Extracted data below:

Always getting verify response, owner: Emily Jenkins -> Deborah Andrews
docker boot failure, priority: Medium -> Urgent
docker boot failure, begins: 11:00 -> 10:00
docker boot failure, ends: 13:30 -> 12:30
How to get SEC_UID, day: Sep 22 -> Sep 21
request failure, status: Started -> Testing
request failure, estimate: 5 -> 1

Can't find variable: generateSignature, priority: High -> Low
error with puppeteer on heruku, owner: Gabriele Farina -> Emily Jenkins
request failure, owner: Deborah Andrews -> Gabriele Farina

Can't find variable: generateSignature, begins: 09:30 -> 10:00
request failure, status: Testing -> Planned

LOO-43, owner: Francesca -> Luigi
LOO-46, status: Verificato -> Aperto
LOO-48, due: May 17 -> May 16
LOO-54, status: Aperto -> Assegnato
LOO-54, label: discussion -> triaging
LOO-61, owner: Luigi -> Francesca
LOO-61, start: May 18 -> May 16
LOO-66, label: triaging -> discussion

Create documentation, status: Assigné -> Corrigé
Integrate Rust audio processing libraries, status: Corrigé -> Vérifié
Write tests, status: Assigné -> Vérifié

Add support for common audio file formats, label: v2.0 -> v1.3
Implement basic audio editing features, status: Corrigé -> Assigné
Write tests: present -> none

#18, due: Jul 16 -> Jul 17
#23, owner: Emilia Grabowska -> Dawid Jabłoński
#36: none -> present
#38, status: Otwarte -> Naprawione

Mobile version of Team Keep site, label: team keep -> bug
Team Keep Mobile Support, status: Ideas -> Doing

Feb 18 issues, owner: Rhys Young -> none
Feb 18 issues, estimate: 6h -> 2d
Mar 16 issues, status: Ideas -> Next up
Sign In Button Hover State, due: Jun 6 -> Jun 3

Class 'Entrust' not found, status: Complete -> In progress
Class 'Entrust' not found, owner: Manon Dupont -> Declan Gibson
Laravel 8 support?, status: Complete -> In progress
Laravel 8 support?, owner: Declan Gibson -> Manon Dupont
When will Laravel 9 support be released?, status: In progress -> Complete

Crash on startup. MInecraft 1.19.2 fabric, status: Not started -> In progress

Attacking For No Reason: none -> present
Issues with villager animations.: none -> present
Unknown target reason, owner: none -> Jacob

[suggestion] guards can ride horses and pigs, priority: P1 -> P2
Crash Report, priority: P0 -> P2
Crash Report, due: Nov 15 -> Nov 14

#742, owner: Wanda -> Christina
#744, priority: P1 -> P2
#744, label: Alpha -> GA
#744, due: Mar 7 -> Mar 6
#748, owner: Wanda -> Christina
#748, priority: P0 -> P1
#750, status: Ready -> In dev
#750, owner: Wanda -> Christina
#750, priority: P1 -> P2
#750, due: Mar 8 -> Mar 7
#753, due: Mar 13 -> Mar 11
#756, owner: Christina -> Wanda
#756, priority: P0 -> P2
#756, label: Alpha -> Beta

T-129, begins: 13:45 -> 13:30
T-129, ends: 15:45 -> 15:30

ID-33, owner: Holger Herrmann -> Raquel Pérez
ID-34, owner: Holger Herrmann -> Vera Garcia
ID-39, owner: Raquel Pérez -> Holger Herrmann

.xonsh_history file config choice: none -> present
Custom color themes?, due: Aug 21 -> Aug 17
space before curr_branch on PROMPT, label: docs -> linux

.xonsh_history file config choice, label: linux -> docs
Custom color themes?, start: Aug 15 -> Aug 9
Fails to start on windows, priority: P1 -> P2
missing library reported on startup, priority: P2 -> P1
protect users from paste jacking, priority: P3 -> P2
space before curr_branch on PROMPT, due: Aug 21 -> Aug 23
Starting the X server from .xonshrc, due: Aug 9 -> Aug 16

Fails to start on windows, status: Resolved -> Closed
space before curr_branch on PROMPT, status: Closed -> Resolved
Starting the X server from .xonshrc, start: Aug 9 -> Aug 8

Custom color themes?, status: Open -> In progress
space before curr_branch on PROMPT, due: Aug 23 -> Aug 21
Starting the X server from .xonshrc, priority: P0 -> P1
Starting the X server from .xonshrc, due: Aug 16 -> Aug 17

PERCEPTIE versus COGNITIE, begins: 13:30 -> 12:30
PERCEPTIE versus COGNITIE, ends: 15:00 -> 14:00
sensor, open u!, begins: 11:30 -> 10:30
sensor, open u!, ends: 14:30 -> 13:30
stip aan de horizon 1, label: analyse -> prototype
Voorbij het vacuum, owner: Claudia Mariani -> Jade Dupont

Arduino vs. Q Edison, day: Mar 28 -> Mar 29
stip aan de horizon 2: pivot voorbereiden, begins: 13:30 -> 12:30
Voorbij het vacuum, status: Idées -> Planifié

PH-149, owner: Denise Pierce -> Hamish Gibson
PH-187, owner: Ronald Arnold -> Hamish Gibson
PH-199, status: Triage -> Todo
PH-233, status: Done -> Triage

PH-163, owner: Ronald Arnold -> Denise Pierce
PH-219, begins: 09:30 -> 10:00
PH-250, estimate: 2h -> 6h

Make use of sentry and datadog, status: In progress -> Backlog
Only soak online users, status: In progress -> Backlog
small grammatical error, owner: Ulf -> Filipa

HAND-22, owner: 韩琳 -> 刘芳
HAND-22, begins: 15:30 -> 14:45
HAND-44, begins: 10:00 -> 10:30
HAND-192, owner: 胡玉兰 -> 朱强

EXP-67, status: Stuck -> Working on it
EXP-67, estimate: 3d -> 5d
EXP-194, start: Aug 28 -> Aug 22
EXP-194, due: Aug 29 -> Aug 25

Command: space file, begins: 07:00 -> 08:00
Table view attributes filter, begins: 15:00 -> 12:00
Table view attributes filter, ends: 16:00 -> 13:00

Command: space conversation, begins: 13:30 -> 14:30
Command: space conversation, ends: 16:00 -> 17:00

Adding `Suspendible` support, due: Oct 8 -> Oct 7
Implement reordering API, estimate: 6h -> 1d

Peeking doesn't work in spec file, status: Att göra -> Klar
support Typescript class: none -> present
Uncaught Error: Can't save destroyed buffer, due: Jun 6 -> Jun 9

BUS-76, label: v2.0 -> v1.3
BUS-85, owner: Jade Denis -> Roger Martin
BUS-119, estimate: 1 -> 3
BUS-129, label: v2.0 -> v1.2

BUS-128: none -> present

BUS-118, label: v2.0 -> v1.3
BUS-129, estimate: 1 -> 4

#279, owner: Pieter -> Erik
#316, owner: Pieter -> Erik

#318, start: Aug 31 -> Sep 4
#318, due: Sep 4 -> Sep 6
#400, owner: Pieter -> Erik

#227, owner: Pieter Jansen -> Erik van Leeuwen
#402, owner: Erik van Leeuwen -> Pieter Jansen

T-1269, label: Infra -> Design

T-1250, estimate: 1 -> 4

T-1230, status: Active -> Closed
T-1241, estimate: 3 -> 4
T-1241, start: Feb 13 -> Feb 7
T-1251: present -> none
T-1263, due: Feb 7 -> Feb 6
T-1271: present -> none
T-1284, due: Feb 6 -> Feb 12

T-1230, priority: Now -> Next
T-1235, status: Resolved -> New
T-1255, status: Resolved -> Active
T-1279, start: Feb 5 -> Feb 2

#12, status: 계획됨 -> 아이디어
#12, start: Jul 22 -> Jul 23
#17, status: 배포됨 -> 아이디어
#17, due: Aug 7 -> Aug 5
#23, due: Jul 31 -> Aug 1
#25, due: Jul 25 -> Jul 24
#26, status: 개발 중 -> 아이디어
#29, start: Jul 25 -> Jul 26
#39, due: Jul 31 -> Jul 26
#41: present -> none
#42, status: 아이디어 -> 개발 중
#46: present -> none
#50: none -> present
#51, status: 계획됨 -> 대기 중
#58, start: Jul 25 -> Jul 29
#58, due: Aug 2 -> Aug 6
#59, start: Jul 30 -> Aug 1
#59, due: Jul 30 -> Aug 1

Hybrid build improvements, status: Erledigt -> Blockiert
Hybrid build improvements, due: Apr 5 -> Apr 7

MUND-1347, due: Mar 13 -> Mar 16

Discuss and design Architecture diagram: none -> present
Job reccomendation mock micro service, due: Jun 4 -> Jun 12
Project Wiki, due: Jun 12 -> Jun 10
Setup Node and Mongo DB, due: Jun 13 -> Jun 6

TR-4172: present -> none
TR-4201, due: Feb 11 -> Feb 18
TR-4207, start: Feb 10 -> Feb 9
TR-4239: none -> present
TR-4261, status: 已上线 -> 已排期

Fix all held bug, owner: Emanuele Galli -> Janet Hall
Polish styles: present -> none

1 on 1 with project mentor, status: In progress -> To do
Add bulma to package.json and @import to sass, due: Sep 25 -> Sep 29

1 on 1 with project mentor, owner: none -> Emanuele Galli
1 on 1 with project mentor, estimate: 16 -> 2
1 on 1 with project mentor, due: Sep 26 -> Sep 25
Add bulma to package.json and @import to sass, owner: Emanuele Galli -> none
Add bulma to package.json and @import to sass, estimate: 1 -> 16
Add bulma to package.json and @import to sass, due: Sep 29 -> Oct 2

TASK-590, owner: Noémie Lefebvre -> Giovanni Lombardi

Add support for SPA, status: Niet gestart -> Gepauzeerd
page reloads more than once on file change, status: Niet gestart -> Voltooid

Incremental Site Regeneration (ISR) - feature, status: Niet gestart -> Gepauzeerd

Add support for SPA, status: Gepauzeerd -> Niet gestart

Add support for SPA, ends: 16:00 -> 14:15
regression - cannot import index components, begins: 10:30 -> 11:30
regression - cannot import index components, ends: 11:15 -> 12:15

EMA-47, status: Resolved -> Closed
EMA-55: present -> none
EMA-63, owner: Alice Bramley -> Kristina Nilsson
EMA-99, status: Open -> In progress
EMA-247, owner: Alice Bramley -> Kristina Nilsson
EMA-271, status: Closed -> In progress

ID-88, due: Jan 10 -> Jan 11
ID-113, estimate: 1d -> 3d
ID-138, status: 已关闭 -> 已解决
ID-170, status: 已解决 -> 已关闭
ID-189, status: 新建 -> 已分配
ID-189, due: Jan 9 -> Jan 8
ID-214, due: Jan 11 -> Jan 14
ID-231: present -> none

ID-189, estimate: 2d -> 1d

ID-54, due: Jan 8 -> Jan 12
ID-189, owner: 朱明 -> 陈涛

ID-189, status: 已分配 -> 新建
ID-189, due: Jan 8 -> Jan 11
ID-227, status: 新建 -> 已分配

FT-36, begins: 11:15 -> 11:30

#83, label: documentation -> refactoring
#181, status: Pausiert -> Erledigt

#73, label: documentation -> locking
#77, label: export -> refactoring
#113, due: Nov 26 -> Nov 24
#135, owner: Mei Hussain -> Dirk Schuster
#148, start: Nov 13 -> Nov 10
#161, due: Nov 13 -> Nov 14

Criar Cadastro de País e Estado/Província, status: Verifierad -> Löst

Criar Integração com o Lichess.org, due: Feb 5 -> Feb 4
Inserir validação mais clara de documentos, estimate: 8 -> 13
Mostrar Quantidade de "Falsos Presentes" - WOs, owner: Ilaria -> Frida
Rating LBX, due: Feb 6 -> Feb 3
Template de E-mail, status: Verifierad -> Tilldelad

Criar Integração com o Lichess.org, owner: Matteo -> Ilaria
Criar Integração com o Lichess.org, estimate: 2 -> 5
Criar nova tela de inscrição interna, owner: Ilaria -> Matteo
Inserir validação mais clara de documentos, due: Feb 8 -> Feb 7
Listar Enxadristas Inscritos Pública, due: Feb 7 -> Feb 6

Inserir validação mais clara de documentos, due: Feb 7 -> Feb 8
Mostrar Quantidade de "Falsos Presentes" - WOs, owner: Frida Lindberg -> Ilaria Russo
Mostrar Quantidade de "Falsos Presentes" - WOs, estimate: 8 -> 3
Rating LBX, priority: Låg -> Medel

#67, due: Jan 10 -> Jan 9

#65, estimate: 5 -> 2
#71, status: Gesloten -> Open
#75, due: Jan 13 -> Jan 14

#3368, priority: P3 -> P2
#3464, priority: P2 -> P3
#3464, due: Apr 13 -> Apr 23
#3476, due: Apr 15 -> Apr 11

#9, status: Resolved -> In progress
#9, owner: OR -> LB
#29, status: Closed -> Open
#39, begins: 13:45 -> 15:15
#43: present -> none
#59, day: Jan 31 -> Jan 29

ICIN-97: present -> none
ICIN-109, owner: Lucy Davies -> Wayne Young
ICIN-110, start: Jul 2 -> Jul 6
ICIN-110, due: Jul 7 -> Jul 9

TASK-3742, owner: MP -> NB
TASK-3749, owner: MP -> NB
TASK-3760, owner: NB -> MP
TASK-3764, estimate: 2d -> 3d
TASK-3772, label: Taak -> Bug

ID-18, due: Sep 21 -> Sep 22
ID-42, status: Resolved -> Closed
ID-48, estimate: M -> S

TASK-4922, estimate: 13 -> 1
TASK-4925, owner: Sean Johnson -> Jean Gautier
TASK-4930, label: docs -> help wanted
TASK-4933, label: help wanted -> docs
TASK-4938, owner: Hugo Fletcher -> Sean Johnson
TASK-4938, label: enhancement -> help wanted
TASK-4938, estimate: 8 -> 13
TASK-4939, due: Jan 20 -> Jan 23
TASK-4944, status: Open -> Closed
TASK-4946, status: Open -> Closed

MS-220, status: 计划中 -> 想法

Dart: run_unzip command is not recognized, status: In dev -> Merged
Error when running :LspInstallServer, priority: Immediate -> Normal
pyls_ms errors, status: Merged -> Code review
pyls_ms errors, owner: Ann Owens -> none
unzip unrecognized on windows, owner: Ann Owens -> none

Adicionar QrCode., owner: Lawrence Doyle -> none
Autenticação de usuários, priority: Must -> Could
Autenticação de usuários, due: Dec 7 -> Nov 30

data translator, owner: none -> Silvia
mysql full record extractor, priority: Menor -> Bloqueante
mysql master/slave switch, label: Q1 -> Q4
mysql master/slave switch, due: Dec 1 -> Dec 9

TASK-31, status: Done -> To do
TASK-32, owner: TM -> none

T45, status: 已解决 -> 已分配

End of Extracted data.

Could you set down, word for word, only the lines above from the line with "T-1230, priority: Now -> Next" to the line with "1 on 1 with project mentor, owner: none", including both?

T-1230, priority: Now -> Next
T-1235, status: Resolved -> New
T-1255, status: Resolved -> Active
T-1279, start: Feb 5 -> Feb 2

#12, status: 계획됨 -> 아이디어
#12, start: Jul 22 -> Jul 23
#17, status: 배포됨 -> 아이디어
#17, due: Aug 7 -> Aug 5
#23, due: Jul 31 -> Aug 1
#25, due: Jul 25 -> Jul 24
#26, status: 개발 중 -> 아이디어
#29, start: Jul 25 -> Jul 26
#39, due: Jul 31 -> Jul 26
#41: present -> none
#42, status: 아이디어 -> 개발 중
#46: present -> none
#50: none -> present
#51, status: 계획됨 -> 대기 중
#58, start: Jul 25 -> Jul 29
#58, due: Aug 2 -> Aug 6
#59, start: Jul 30 -> Aug 1
#59, due: Jul 30 -> Aug 1

Hybrid build improvements, status: Erledigt -> Blockiert
Hybrid build improvements, due: Apr 5 -> Apr 7

MUND-1347, due: Mar 13 -> Mar 16

Discuss and design Architecture diagram: none -> present
Job reccomendation mock micro service, due: Jun 4 -> Jun 12
Project Wiki, due: Jun 12 -> Jun 10
Setup Node and Mongo DB, due: Jun 13 -> Jun 6

TR-4172: present -> none
TR-4201, due: Feb 11 -> Feb 18
TR-4207, start: Feb 10 -> Feb 9
TR-4239: none -> present
TR-4261, status: 已上线 -> 已排期

Fix all held bug, owner: Emanuele Galli -> Janet Hall
Polish styles: present -> none

1 on 1 with project mentor, status: In progress -> To do
Add bulma to package.json and @import to sass, due: Sep 25 -> Sep 29

1 on 1 with project mentor, owner: none -> Emanuele Galli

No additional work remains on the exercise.